▶ [Dataset records]
===
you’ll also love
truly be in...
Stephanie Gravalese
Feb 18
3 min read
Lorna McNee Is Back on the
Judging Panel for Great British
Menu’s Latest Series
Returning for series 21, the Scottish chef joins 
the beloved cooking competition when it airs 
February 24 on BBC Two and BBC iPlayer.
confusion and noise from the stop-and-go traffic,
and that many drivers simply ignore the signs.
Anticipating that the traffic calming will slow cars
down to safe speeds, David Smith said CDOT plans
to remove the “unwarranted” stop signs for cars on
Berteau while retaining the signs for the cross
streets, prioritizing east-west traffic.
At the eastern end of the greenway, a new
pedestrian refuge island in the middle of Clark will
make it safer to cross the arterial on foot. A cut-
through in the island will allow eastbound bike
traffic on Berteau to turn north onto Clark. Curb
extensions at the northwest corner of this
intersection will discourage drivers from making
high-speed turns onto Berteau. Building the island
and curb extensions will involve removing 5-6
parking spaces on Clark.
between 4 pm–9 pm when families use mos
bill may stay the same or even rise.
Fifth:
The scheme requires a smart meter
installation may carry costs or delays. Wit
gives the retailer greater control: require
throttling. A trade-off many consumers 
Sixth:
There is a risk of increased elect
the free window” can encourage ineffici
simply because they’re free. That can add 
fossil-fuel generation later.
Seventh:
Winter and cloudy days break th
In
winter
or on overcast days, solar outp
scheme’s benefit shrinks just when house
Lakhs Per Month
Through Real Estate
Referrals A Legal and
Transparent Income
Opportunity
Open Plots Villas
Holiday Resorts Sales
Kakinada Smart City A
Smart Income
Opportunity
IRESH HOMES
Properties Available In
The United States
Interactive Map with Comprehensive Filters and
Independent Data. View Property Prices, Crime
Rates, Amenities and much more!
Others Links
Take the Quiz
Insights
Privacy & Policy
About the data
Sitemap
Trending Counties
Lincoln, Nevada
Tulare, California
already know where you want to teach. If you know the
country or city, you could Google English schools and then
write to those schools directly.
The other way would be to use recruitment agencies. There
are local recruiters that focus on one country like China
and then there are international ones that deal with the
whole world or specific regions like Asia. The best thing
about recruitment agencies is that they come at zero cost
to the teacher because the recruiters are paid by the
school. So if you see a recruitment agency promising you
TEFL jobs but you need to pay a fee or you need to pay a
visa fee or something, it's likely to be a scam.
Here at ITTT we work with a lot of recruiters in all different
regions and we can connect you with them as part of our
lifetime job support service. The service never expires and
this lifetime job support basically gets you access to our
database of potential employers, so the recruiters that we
===
▶ [Work to be completed] From the line that contains "Rates, Amenities and much more!" through the last line of the records above, copy every line exactly and leave out the rest.

▶ [Exercise solution]
Rates, Amenities and much more!
Others Links
Take the Quiz
Insights
Privacy & Policy
About the data
Sitemap
Trending Counties
Lincoln, Nevada
Tulare, California
already know where you want to teach. If you know the
country or city, you could Google English schools and then
write to those schools directly.
The other way would be to use recruitment agencies. There
are local recruiters that focus on one country like China
and then there are international ones that deal with the
whole world or specific regions like Asia. The best thing
about recruitment agencies is that they come at zero cost
to the teacher because the recruiters are paid by the
school. So if you see a recruitment agency promising you
TEFL jobs but you need to pay a fee or you need to pay a
visa fee or something, it's likely to be a scam.
Here at ITTT we work with a lot of recruiters in all different
regions and we can connect you with them as part of our
lifetime job support service. The service never expires and
this lifetime job support basically gets you access to our
database of potential employers, so the recruiters that we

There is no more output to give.